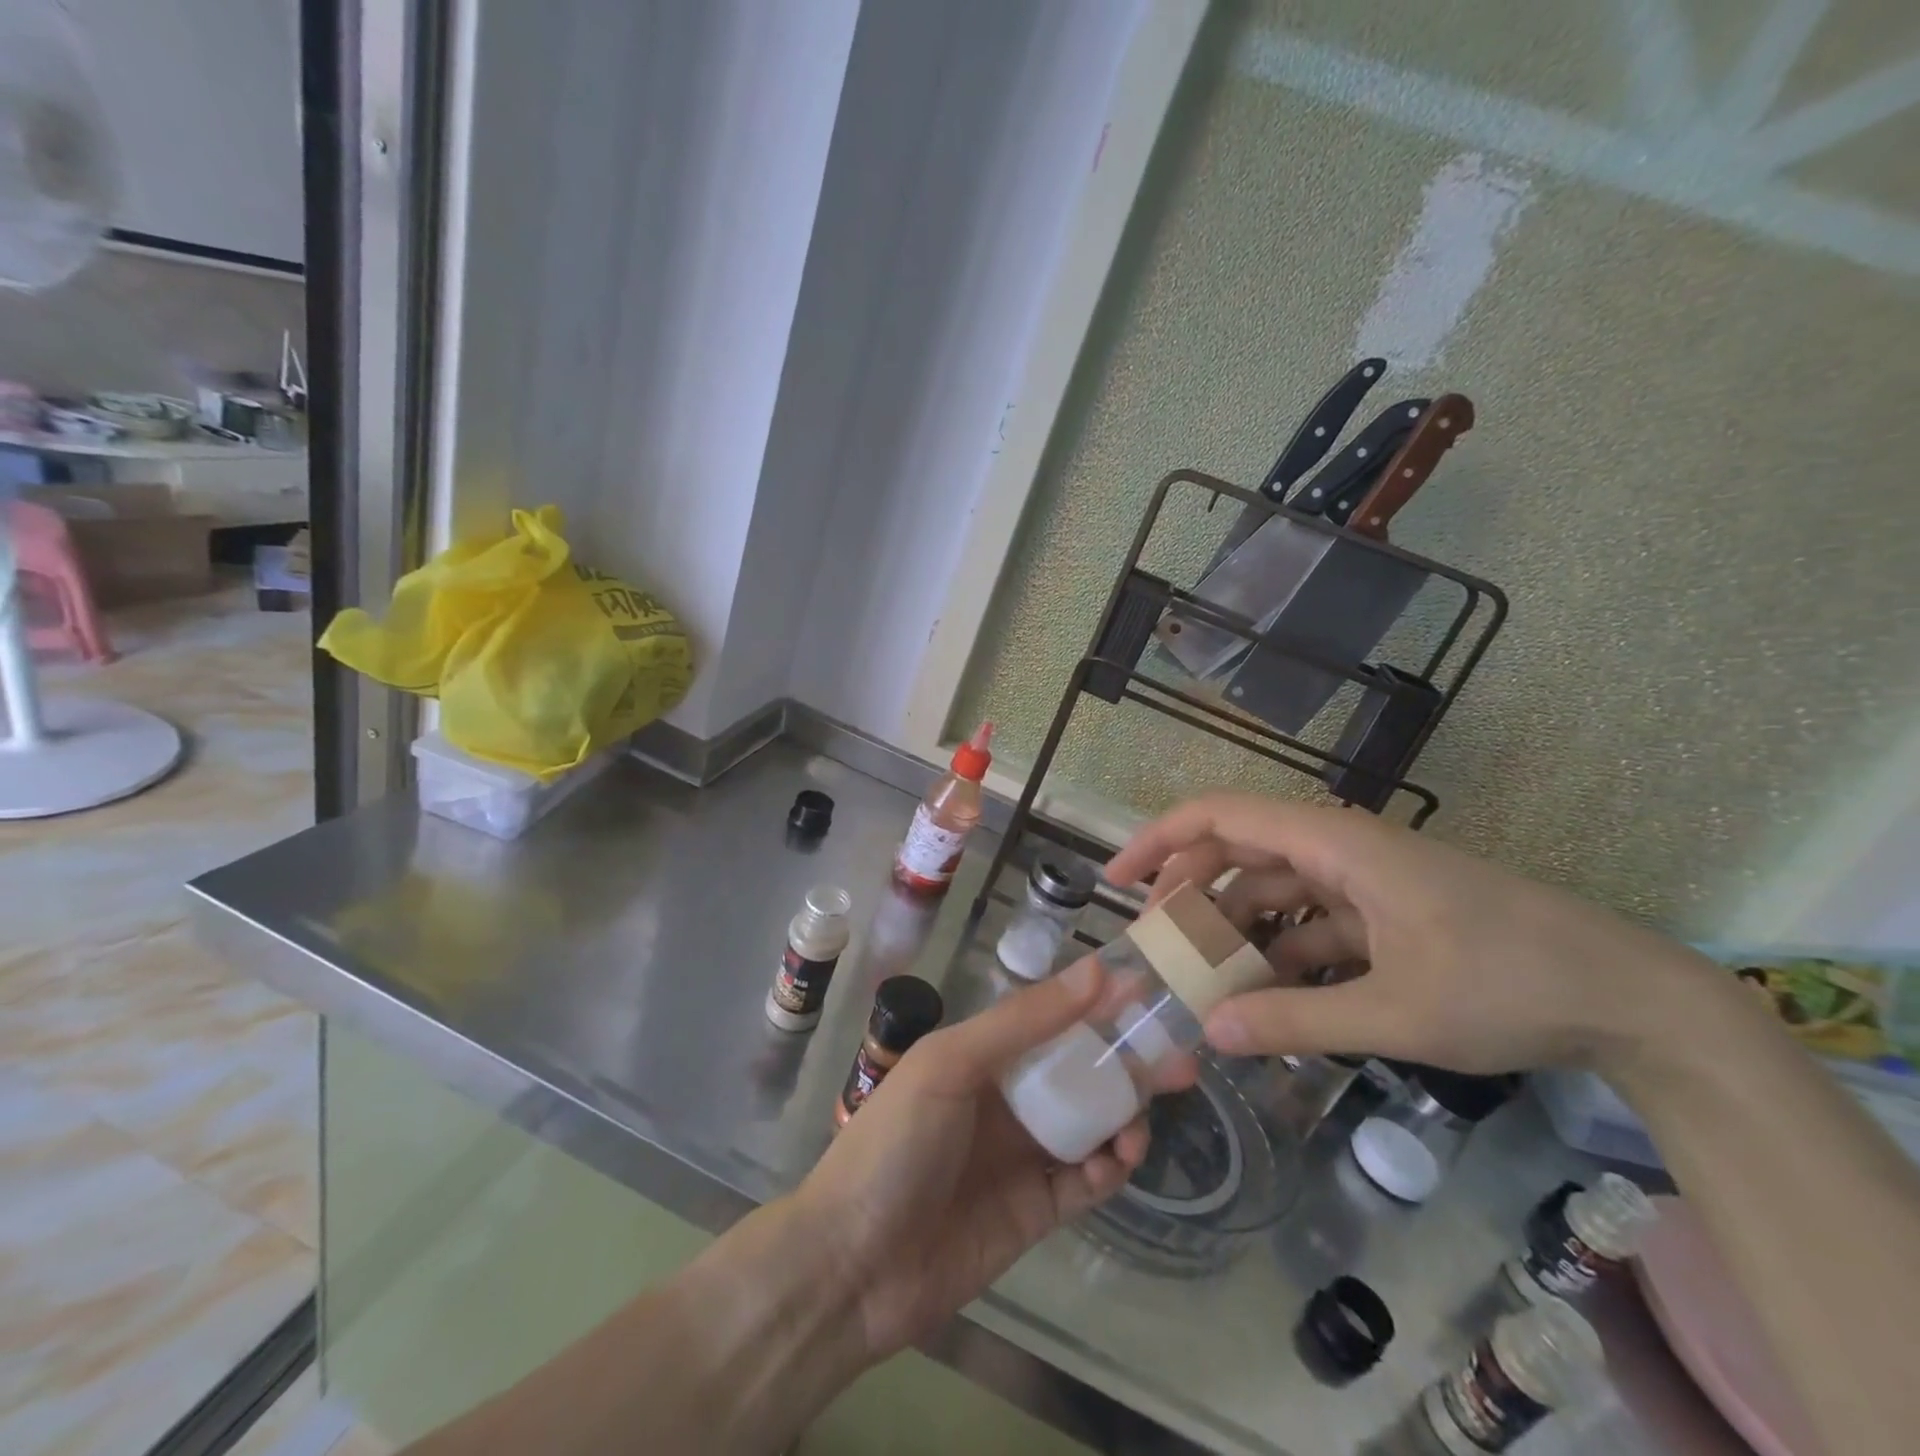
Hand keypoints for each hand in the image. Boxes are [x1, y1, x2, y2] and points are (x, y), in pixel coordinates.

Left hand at [793, 959, 1150, 1359]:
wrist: (853, 1266)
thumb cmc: (896, 1144)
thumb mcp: (952, 1064)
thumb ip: (1024, 1021)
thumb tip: (1096, 971)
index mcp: (983, 1055)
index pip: (1052, 1018)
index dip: (1098, 1004)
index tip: (1150, 992)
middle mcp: (1007, 1098)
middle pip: (1080, 1071)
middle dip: (1127, 1063)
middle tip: (1180, 1061)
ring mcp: (1023, 1154)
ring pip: (1091, 1123)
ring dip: (1124, 1116)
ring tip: (1141, 1121)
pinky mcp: (1036, 1210)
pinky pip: (1086, 1182)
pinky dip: (1110, 1169)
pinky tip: (1118, 1160)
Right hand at [1105, 795, 1720, 1077]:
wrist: (1630, 999)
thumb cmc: (1509, 985)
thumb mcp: (1395, 1011)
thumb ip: (1294, 1021)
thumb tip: (1207, 1032)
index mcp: (1335, 844)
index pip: (1222, 817)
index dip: (1160, 840)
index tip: (1117, 881)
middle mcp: (1340, 848)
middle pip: (1238, 850)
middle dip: (1188, 889)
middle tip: (1154, 941)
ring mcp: (1363, 880)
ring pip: (1272, 888)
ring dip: (1234, 926)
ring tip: (1200, 978)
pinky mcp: (1384, 912)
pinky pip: (1309, 920)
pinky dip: (1279, 950)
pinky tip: (1263, 995)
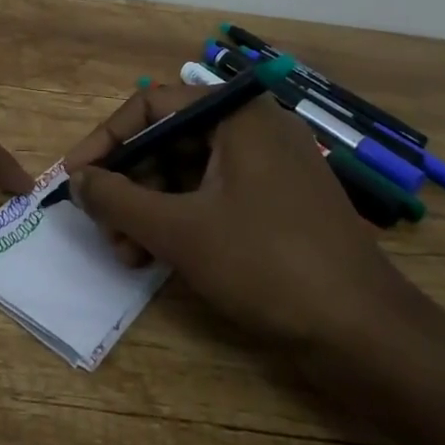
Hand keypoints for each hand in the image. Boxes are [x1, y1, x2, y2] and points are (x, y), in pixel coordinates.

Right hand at [63, 84, 414, 351]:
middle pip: (169, 140)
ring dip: (149, 208)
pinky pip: (214, 195)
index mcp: (236, 112)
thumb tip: (77, 180)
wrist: (370, 339)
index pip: (151, 105)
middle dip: (129, 184)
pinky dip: (181, 220)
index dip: (106, 140)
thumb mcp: (181, 231)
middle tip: (100, 224)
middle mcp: (252, 127)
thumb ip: (119, 200)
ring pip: (189, 172)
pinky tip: (155, 257)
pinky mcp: (278, 203)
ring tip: (124, 253)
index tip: (74, 176)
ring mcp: (269, 165)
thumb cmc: (268, 265)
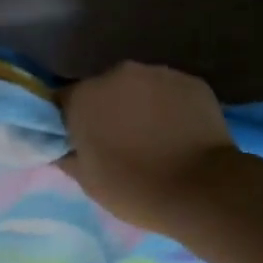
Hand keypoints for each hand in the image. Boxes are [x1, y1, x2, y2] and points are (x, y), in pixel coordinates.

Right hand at [58, 62, 239, 232]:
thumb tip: (59, 145)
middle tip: (120, 141)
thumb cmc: (135, 188)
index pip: (65, 100)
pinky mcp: (191, 81)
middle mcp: (117, 74)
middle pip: (104, 88)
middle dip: (108, 108)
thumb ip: (66, 154)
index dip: (71, 120)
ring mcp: (158, 73)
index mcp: (84, 96)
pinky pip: (170, 91)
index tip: (82, 141)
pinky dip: (170, 106)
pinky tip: (179, 132)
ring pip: (139, 87)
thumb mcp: (87, 181)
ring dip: (140, 104)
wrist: (202, 189)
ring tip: (154, 137)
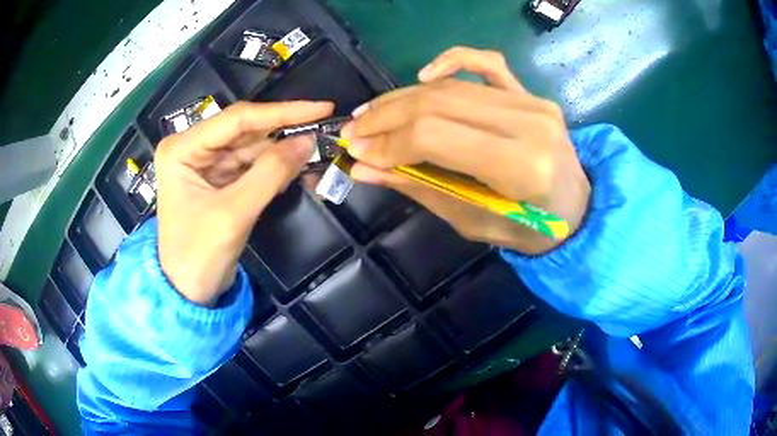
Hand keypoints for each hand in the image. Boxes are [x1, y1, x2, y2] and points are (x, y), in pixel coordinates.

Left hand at [155, 101, 333, 304]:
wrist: (188, 292)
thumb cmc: (199, 255)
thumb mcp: (234, 213)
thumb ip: (271, 173)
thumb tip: (308, 141)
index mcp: (182, 148)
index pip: (238, 119)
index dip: (282, 112)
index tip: (322, 107)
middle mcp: (192, 147)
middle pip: (246, 131)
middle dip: (284, 133)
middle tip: (324, 132)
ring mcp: (205, 162)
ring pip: (252, 147)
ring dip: (282, 154)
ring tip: (315, 156)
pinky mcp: (217, 178)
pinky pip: (251, 166)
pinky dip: (274, 169)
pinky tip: (295, 172)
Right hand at [341, 47, 588, 254]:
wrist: (577, 210)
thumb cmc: (530, 229)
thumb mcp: (472, 221)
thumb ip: (419, 187)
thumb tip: (364, 168)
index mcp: (520, 165)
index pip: (435, 135)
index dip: (387, 141)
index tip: (356, 152)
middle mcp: (528, 122)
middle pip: (438, 103)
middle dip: (385, 116)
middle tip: (353, 131)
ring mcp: (532, 101)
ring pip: (452, 86)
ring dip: (403, 97)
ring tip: (372, 113)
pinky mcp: (530, 93)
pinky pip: (486, 63)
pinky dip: (452, 60)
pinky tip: (424, 74)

== Assignment ==
Everything in the material above is to be reproduced exactly, pictures aside.

== Answer to this task ==
Hand keypoints for each hand in the image. Boxes are [x1, y1, x2, y2] and points are (x, y), in pixel coordinates.

Left hand at [793, 959, 1150, 1359]:
wrist: (853, 1266)
thumb cmc: (896, 1144)
thumb mcp: (952, 1064)
thumb ip: (1024, 1021)
thumb tip: (1096, 971)
index mcp: (983, 1055)
index pip: (1052, 1018)
index dip: (1098, 1004)
index tip: (1150, 992)
middle mcp: (1007, 1098)
middle pip: (1080, 1071)
middle dip: (1127, 1063)
middle tip: (1180, 1061)
ring mcp: (1023, 1154)
ring pip: (1091, 1123)
ring dip: (1124, 1116)
ring tip: (1141, 1121)
pinky mcp: (1036, 1210)
pinky pip: (1086, 1182)
pinky dip: (1110, 1169)
pinky tip: (1118, 1160)
Right hand at [1105, 795, 1720, 1077]:
wrist: (1630, 999)
thumb cmc: (1509, 985)
thumb mcp: (1395, 1011)
thumb ip: (1294, 1021)
thumb tip: (1207, 1032)
index mcp: (1335, 844)
index pip: (1222, 817)
index dip: (1160, 840)
index tip: (1117, 881)
middle mcp: (1340, 848)
middle pip: (1238, 850)
middle dip: (1188, 889)
middle tip: (1154, 941)
ring mcp: (1363, 880)
ring pip: (1272, 888)
ring dip: (1234, 926)
ring tip: (1200, 978)
pinky mcp: (1384, 912)
pinky pip: (1309, 920)
pinky dip: (1279, 950)
pinky tip: (1263, 995)
Hand keypoints for each hand in the image. Boxes are [x1, y1, x2, y2] and points are (x, y), in pixel coordinates.

Right hand at [63, 84, 414, 351]:
middle pip: (169, 140)
ring dip: (149, 208)
pinky pip: (214, 195)
index mcp: (236, 112)
thumb tip: (77, 180)
wrist: (370, 339)
index pip: (151, 105)
middle dip: (129, 184)
pinky dip: (181, 220)
index dip: (106, 140)
thumb mcp: (181, 231)
middle tip: (100, 224)
middle mcp: (252, 127)
thumb ip: (119, 200)
ring pip: (189, 172)
pinky tip: (155, 257)
pinky mcp: (278, 203)
ring tip: (124, 253)
index tip: (74, 176)
ring mcp: (269, 165)
thumb cmc: (268, 265)
Hand keypoints for each hand in the image. Boxes are [x1, y1, x2, y2] and points are (x, y), in pixel coordinates.

Right hand at [58, 62, 239, 232]:
thumb tip: (59, 145)
middle tip: (120, 141)
thumb cmc: (135, 188)
index pip: (65, 100)
pinky mcp: (191, 81)
middle mcp: (117, 74)
middle pip: (104, 88)
middle dip: (108, 108)
thumb ip: (66, 154)
index dip: (71, 120)
ring mcp: (158, 73)
index mcp: (84, 96)
pinky pip: (170, 91)
index tip: (82, 141)
pinky dip: (170, 106)
pinky tip: (179, 132)
ring pip: (139, 87)
thumb mcp: (87, 181)
ring dip: (140, 104)
wrist: (202, 189)
ring tip: (154, 137)
Hand keypoints for each hand in the image. Boxes are [x1, y1, x2, y2] and points are (x, y), in pixel coordinates.

Left hand at [155, 101, 333, 304]:
wrist: (188, 292)
thumb cmc: (199, 255)
thumb mcp: (234, 213)
thumb ip: (271, 173)
thumb tip: (308, 141)
index mcp: (182, 148)
index pip: (238, 119)
index dip: (282, 112)
index tip: (322, 107)
middle mcp: (192, 147)
middle pip: (246, 131)
middle dip: (284, 133)
middle tip: (324, 132)
ring mcp: (205, 162)
ring pip: (252, 147)
ring dip: (282, 154)
ring tip: (315, 156)
pinky mcp: (217, 178)
pinky pip: (251, 166)
pinky dip: (274, 169)
pinky tip: (295, 172)
Right hand at [341, 47, 588, 254]:
wrist: (577, 210)
thumb cmc: (530, 229)
thumb mcp: (472, 221)
thumb ip: (419, 187)
thumb tip: (364, 168)
index mcp: (520, 165)
index pip: (435, 135)
index dip: (387, 141)
index tip: (356, 152)
middle mcp: (528, 122)
middle pip: (438, 103)
middle dip: (385, 116)
middle tip: (353, 131)
ring mcp: (532, 101)
ring pip: (452, 86)
ring dip: (403, 97)
ring tip: (372, 113)
pinky mcp: (530, 93)
pinky pip: (486, 63)
pinky dip: (452, 60)
pinky tip: (424, 74)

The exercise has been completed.